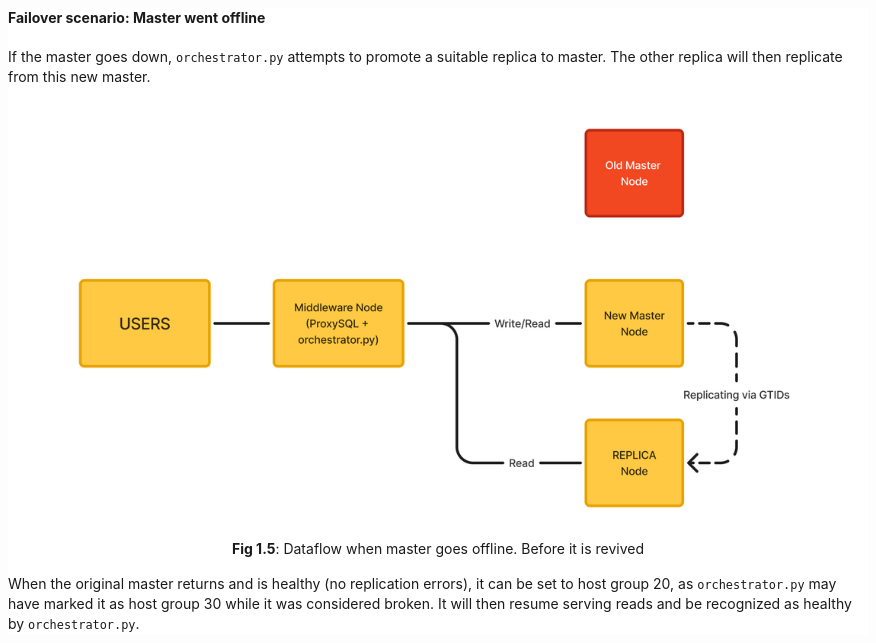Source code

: </figure>

#### Failover scenario: Master went offline
If the master goes down, `orchestrator.py` attempts to promote a suitable replica to master. The other replica will then replicate from this new master.
<figure style="text-align: center;">
  <img src="Failover Scenario Part 1 (Master goes offline).png" alt="Failover Scenario Part 1 (Master goes offline)">
  <figcaption><strong>Fig 1.5</strong>: Dataflow when master goes offline. Before it is revived</figcaption>
</figure>

When the original master returns and is healthy (no replication errors), it can be set to host group 20, as `orchestrator.py` may have marked it as host group 30 while it was considered broken. It will then resume serving reads and be recognized as healthy by `orchestrator.py`.
<figure style="text-align: center;">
____
Request
Go through the listing above and copy each line in which the string "goes" is found.

Result of this exercise
If the master goes down, `orchestrator.py` attempts to promote a suitable replica to master. The other replica will then replicate from this new master.
  <img src="Failover Scenario Part 1 (Master goes offline).png" alt="Failover Scenario Part 1 (Master goes offline)">
  <figcaption><strong>Fig 1.5</strong>: Dataflow when master goes offline. Before it is revived</figcaption>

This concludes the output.